Some progress has been made. Last month Folwell told legislators that some claims that were initially filed in November were backlogged. On Wednesday he said all the cases received in November had been cleared.
The delays are being driven by the agency’s stepped-up efforts to crack down on benefit payments to workers who actually aren’t entitled to receive them and changes in the state unemployment benefits system that went into effect in July. The backlog was significantly smaller – 7,296 – in July.
Before Folwell took over the agency last year, it tended to quickly pay benefits even if it hadn’t heard from a claimant’s employer about the reasons he or she was let go.
That can be a problem because once the state starts paying unemployment benefits, it can’t legally stop until the claim has been adjudicated. Moreover, if the state pays benefits to an unemployed worker who ultimately is judged not to be entitled to the checks, the state goes after him or her to recoup the money.
“We owe it to the unemployed people in this state to get it right the first time,” Folwell said.

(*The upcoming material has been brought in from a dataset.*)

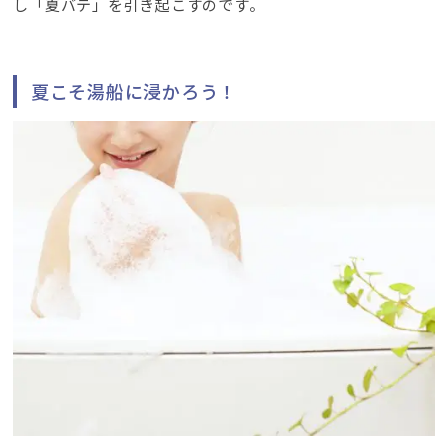
し「夏バテ」を引き起こすのです。
夏こそ湯船に浸かろう！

In cases where information provided by both the unemployed worker and the employer indicate that the worker is entitled to unemployment benefits, virtually all of those workers are receiving their checks within 21 days, Folwell said.
The backlog, he said, involves cases where there’s an issue and the state must adjudicate the case.
The backlog on cases that are adjudicated and then appealed by one of the parties was reduced from 14 to 16 weeks a little more than a year ago to 21-30 days as of January, Folwell said. The backlog on cases that go to the second level of appeals has been cut from 280 days to 53 days.
“Obviously, anytime there is any case in our backlog, that is one case too many,” Folwell said.